* [Aim of the exercise]
In the entries below, how many lines contain the string "Mundial"? State the number and nothing else.

*** Working data Section Begins ***

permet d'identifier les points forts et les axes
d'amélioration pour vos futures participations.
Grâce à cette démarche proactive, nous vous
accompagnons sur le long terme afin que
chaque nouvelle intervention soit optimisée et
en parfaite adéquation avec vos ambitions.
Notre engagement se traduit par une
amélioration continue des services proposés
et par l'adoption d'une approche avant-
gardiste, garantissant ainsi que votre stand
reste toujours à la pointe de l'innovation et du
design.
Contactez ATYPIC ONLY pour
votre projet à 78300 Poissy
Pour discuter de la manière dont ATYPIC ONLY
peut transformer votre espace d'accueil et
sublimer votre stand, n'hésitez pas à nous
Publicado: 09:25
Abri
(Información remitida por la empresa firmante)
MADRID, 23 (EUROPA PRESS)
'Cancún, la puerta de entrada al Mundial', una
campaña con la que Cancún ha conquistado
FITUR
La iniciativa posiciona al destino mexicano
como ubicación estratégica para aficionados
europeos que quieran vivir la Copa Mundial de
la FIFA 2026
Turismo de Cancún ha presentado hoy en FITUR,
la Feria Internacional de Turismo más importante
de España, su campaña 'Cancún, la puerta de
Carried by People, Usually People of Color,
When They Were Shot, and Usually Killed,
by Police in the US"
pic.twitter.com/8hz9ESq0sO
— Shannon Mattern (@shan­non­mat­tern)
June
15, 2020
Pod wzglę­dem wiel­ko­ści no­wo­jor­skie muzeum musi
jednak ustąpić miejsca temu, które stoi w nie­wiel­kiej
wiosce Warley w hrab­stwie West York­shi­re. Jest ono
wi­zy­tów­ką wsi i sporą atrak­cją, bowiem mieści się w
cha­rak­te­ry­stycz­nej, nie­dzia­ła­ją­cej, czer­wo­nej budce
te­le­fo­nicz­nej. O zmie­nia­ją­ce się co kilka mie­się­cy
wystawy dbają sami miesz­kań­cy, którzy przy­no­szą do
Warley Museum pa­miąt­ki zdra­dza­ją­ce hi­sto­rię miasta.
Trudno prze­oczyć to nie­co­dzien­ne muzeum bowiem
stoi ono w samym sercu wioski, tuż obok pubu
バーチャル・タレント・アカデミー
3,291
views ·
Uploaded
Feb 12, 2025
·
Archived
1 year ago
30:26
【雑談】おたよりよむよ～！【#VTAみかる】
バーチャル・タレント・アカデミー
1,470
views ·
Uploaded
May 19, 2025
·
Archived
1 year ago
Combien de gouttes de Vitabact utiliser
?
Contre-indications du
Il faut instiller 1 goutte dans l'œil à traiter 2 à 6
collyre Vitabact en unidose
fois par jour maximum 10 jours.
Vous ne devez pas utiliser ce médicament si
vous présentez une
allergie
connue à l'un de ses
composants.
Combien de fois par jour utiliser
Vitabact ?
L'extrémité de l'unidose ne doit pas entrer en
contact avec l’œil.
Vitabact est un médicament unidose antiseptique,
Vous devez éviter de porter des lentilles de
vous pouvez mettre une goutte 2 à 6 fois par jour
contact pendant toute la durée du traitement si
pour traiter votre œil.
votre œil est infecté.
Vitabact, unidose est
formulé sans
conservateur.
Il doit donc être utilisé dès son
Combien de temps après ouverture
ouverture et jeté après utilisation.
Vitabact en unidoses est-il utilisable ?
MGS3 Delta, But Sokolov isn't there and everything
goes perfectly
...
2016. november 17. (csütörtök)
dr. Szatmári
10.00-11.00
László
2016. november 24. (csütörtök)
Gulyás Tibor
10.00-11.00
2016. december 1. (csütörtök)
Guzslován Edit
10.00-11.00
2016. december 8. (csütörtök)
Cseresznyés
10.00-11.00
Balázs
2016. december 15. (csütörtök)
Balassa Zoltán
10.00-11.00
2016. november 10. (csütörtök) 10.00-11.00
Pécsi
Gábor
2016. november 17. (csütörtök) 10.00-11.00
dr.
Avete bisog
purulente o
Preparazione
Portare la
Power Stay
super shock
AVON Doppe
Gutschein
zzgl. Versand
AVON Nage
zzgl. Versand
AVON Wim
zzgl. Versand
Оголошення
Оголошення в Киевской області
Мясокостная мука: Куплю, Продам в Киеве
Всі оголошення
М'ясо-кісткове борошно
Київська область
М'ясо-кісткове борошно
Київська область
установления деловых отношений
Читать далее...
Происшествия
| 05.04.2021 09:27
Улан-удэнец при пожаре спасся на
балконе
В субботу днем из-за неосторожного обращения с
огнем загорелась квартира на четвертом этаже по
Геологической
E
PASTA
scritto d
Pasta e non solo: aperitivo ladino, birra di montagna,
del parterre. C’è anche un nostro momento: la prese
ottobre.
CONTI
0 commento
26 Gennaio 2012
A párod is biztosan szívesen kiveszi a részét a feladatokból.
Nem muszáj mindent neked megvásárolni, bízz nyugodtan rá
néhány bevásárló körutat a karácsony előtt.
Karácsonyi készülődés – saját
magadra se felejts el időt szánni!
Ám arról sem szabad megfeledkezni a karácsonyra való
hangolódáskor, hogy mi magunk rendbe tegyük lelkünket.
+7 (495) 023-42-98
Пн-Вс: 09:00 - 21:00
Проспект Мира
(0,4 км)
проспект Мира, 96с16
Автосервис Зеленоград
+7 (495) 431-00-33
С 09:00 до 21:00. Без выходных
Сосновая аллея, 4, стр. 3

*** Working data Section Ends ***

* [Written reply]
2